Noora Männikkö studied information technology at Tampere University of Technology and has a Master of Science degree.

“I majored in software systems for my Bachelor’s degree and software engineering for my Master’s degree, so my studies focused very much on software development.”

She ended up in the field of digital health by coincidence.

“Digital health technologies can really bring healthcare to the next level. I like working with something that can have a societal impact.”

“However, now that I have worked in this field for a few years, I find it interesting and wish to continue working with it. Healthcare is a part of almost everyone’s life in some way, and I see a huge potential in using digital tools with it. Digital health technologies can really bring healthcare to the next level. I like working with something that can have a societal impact.”

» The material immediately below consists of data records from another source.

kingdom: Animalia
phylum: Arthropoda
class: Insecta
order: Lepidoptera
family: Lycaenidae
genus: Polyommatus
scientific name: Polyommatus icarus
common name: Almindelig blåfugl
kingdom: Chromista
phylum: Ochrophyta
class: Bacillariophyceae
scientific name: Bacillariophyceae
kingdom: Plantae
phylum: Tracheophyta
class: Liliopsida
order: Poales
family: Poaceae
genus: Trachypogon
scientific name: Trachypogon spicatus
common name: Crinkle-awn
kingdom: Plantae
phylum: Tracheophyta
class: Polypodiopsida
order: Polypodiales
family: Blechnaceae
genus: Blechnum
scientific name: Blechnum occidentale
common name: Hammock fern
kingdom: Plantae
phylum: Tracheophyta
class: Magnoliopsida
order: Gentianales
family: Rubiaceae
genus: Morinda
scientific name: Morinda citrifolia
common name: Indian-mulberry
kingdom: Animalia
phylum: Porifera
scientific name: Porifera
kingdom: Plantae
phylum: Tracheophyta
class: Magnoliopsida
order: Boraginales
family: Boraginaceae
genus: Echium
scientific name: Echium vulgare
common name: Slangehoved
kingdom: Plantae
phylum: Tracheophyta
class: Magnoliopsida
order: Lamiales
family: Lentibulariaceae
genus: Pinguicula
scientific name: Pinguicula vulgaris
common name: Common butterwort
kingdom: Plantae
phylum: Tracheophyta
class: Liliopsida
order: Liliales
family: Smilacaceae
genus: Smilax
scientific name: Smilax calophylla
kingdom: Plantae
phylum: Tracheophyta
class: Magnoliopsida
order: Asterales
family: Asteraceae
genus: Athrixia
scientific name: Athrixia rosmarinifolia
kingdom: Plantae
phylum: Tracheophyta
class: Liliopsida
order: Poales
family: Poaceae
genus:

Digital health brings a new perspective to healthcare by allowing the patient to be an active participant rather than just a target recipient, she says. Normal people will have more possibilities to produce health information about themselves with different kinds of applications and wearable devices.

“People can also use their own health information more easily and efficiently. This allows a more open dialogue with the patient and the healthcare professionals. I think there is great potential in having more health data, but also in using it in new ways.”

Finland has taken big steps in managing patient information electronically, she continues.

“There is still work to be done in how all information gathered is used in the best possible way, but the national electronic archives are a good start. Finnish companies have also produced some promising innovations, such as an intelligent surgical knife and an intelligent injection needle,” Noora says.